Lidik.id, Jakarta – Ketegangan antara China dan Amerika Serikat (AS) kembali memanas. Negeri Tirai Bambu kini memanfaatkan salah satu senjata ekonominya yang paling strategis, logam tanah jarang (rare earths). Mineral ini menjadi andalan utama China dalam membalas tarif tinggi yang diberlakukan AS terhadap barang-barang impornya.
Mulai 4 April 2025, pemerintahan Presiden Xi Jinping resmi memberlakukan pembatasan ekspor terhadap tujuh jenis mineral logam tanah jarang. Langkah ini dinilai sebagai bentuk pembalasan langsung terhadap tarif impor sebesar 34% yang sebelumnya diterapkan oleh pemerintahan Donald Trump.
Pembatasan ekspor ini mengharuskan semua perusahaan di China untuk mendapatkan izin khusus sebelum bisa menjual logam tanah jarang dan produk turunannya, seperti magnet, ke pasar internasional.
“China menunjukkan bahwa mereka dapat mengerahkan kekuatan ekonomi yang luar biasa dengan menjadi strategis. Mereka benar-benar menyerang industri Amerika tepat di tempat yang menyakitkan,” ujar Justin Wolfers, profesor ekonomi dan kebijakan publik dari Universitas Michigan.

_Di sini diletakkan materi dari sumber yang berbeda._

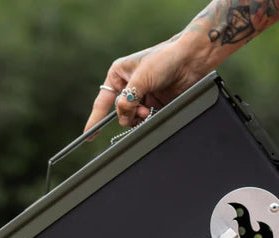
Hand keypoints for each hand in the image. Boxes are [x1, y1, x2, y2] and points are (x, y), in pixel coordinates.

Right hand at [83, 38, 207, 133]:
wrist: (191, 61)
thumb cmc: (164, 60)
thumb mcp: (141, 78)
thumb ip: (128, 99)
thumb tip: (122, 116)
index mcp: (118, 74)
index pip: (102, 101)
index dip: (95, 119)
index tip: (88, 135)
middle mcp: (128, 86)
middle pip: (120, 112)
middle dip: (128, 114)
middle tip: (140, 110)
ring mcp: (142, 96)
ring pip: (133, 118)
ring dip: (139, 117)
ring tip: (148, 110)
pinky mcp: (155, 104)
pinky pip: (145, 120)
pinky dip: (148, 120)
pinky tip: (154, 112)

Logam tanah jarang memainkan peran vital dalam industri teknologi global. Mineral ini digunakan dalam berbagai perangkat canggih mulai dari iPhone, kendaraan listrik, mesin jet, hingga alat medis seperti MRI. Magnet yang dihasilkan dari logam ini memungkinkan kinerja motor dan generator yang lebih efisien dalam ukuran yang lebih kecil.
Langkah strategis ini bukan pertama kalinya digunakan China. Sejak perang dagang jilid I saat masa jabatan pertama Donald Trump, Xi Jinping sudah menyadari pentingnya posisi dominan China dalam rantai pasok logam tanah jarang.
Kini, dengan tensi perdagangan yang kembali memanas, China tampaknya siap menunjukkan kekuatan penuh dalam memanfaatkan komoditas strategis ini untuk menekan balik AS.